Cette vision est à la source de tous les maux de cette jeunesse, ce qui explique d'ailleurs que les filles immigrées s'en sortent bien mieux que les garçons. Elle s'alimente du communautarisme, de la concentration ethnique, de la délinquance et du phénomène des bandes.
On est toujours tenté de trouver des coupables idéaux et on pointe du doigt des mosquées sauvages, illégales, qui fanatiseraient les banlieues. Dans la réalité, quand elles existent, elles ne sont qu'un symptôme, pas une cause.
Les parents de ces jeunes gens qui ont bien compris le risque ne sont pas fous : s'ils le peuvent, ils envoient leurs enfants chez les "Catholiques", comme ils le disent à mi-voix entre eux. C'est dire l'échec total de l'école publique avec tout son laïus laïc et son béni-oui-ouisme républicain.
Il faut évoquer aussi une politique de la ville déficiente, mais à la vérité, il aurait déjà fallu ne pas laisser de telles concentrations ethniques se créer dans les banlieues. Il était parfaitement évident qu'elles tourneraient au communautarisme. Cela supposait évidemment une immigration bien moins massive et sa dispersion sur tout le territoire français.

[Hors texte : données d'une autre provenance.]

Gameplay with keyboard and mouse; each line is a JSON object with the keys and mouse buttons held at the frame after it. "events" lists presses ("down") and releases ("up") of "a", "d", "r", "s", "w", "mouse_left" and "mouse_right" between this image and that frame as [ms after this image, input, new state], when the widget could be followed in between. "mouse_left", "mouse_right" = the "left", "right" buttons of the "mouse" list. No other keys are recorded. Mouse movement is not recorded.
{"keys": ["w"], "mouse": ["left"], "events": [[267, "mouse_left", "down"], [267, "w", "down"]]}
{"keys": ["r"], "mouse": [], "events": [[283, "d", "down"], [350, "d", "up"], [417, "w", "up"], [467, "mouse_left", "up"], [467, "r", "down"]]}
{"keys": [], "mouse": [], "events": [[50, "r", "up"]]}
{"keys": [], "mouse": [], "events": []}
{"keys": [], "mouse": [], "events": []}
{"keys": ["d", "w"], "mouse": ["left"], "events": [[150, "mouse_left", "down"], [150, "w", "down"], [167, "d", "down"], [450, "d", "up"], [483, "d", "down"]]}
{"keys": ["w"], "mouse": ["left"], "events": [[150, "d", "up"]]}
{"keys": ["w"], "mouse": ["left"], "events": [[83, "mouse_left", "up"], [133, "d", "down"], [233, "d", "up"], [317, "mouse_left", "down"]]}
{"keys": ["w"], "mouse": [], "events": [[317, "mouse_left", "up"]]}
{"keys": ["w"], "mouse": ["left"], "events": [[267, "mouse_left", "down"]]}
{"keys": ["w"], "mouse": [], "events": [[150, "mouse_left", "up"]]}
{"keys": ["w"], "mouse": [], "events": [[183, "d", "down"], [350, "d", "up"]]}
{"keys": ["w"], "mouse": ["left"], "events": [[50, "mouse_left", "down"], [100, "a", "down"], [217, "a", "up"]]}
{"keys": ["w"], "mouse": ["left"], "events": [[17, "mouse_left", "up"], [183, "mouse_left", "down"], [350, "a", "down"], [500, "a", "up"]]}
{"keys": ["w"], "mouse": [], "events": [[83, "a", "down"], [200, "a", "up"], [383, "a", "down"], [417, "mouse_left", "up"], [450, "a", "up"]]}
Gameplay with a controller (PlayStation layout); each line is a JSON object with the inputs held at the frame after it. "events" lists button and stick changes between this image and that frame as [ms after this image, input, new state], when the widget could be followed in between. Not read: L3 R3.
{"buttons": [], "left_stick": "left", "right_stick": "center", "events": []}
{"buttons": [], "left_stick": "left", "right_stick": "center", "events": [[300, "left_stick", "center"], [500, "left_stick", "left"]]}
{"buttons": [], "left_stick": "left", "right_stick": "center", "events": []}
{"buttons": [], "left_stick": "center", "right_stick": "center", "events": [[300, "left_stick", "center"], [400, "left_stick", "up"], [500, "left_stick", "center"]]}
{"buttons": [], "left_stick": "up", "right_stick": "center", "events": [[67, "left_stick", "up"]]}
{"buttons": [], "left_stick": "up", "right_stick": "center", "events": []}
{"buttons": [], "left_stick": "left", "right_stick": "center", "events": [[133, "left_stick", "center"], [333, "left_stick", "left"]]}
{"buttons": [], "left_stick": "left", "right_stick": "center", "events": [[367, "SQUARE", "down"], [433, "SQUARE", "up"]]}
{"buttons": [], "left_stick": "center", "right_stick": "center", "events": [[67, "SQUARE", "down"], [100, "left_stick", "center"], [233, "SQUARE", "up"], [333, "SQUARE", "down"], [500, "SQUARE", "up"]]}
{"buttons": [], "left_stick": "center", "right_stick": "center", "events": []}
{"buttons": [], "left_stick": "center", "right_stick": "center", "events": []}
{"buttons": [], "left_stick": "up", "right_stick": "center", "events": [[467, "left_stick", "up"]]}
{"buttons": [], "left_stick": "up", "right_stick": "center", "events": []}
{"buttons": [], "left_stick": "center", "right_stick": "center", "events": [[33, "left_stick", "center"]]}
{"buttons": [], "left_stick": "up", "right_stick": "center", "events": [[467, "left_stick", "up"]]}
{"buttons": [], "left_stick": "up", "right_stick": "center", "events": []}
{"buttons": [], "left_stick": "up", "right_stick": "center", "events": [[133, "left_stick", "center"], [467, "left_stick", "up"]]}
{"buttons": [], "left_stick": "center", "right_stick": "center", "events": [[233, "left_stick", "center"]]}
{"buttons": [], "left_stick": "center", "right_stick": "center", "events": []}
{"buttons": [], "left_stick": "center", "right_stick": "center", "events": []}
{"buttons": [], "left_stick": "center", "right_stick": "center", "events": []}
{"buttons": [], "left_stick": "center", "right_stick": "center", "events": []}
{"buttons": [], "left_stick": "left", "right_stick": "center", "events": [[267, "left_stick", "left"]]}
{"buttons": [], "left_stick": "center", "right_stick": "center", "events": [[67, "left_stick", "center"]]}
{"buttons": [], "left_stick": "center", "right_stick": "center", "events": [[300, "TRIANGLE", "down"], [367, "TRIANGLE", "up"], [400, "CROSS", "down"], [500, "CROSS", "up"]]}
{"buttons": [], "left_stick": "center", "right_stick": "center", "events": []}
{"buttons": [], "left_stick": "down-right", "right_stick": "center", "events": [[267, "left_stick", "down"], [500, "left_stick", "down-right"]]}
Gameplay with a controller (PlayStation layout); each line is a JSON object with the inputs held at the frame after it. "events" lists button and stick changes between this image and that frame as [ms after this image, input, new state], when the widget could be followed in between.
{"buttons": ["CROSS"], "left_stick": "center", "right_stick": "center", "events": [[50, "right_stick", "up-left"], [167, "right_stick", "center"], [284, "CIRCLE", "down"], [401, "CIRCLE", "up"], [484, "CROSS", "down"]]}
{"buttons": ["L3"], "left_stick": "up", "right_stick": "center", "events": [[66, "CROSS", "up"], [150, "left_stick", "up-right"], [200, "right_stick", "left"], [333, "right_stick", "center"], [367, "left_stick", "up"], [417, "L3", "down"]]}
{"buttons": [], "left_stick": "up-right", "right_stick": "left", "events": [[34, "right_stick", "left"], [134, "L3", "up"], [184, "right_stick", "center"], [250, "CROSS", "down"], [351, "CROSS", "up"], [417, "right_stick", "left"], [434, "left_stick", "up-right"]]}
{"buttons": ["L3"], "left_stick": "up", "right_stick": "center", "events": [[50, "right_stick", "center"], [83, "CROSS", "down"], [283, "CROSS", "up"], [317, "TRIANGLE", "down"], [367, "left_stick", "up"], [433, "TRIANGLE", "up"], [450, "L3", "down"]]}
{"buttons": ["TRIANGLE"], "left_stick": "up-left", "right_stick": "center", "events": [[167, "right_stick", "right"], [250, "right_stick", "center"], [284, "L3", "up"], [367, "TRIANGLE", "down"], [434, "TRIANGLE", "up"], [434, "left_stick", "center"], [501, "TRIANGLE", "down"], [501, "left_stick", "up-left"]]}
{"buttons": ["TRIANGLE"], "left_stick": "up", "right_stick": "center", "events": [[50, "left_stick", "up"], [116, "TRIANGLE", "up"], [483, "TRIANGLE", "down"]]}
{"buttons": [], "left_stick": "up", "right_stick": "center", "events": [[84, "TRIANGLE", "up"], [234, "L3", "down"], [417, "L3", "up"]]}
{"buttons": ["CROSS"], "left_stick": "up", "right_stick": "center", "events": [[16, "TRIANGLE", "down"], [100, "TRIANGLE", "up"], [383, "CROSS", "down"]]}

Refaire l'Histoire ne fera pas avancer notre problème. Il faut maintenant réfléchir à des solutions avec la situation actuelle.
Je sais que la France déteste les statistiques ethniques et religieuses, mais il va bien falloir s'y faire car il ne sera pas possible de travailler sans ces dernières.
Clairement, le problème touche les jeunes de confession musulmane, même s'il y a un fort effet d'aspiration sur les autres. Il ne suffira donc pas d'évoquer la diversité, comme le font nos responsables politiques en la brandissant à titre de joujou électoral.
La discrimination positive à l'aveuglette ne débouchera pas sur grand chose, à mon avis. Ces programmes-là ne marchent jamais.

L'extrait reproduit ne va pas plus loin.